As you can see, deterministic block operations (duplication, splicing) are not attempted in an exhaustive fashion; this is because they generally require quadratic time (or worse) - so while their yields may be good for very short inputs, they degrade very quickly.

Well, that's it! If you ever decide to try out afl, you can watch these and other cool stats on your screen in real time.


  1. was wondering if you could clarify a couple of things about the mutation techniques. thank you and appreciate your help.
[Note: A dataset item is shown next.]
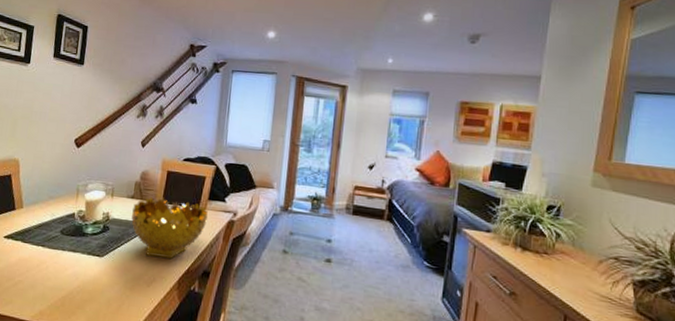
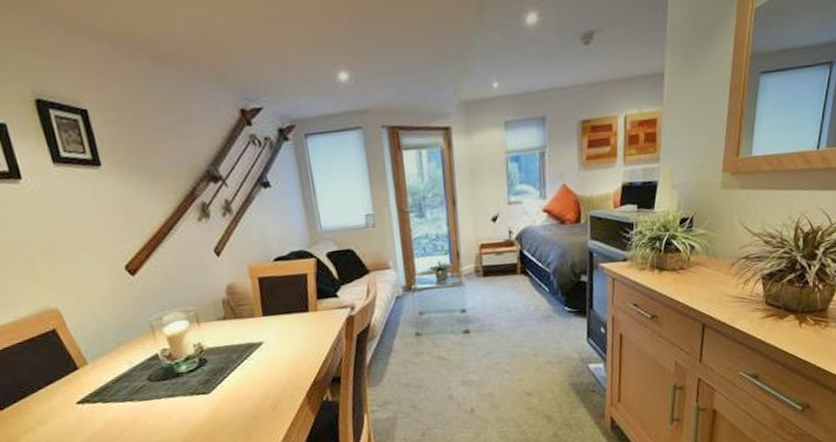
decorative bowl: present [131,197,208,260] -> none [228,307,322,379]

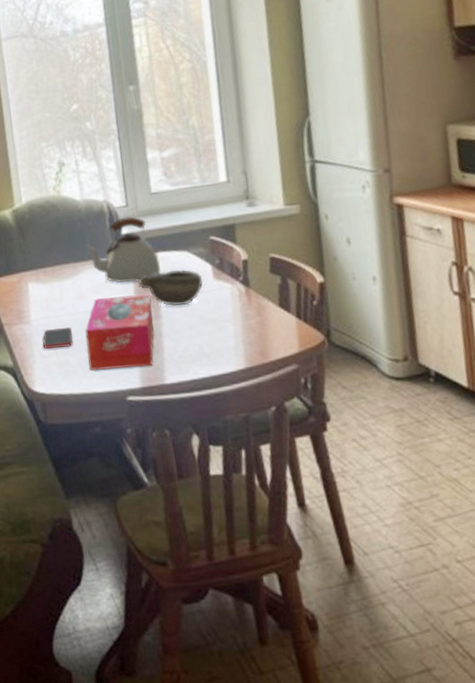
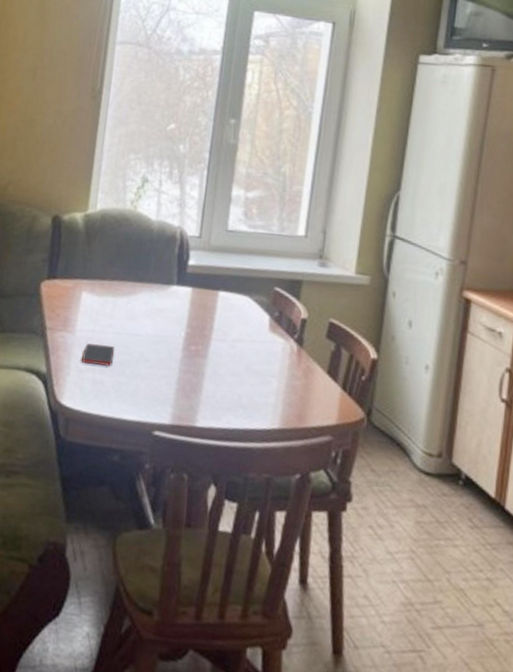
kettle: present [84,216,162,283] -> none [148,247,220,317]
tissue box: present [85,294,154,371] -> none [123,323,202,405]
bowl: present [138,269,204,307] -> none [192,310,259,352]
    in regards to the "Known integers”, "Simple arithmetics”, "Stacked tweaks” specifically "Block deletion, Block duplication via overwrite or insertion, Block memset”; i was wondering do your fuzzing technique depend on grammar based fuzzing like you identify the interesting ints, and blocks from the targeted file spec or you mutate the file at random locations??

  2. This comment has been removed by the author.

  3. BTW you could output these perf results for fuzzing to a file in a nicely laid-out format and include a script that can be used to upload to e.g. your server. Worst case, people get nicely laid-out data about which was more useful. Best case, you get anonymous feedback.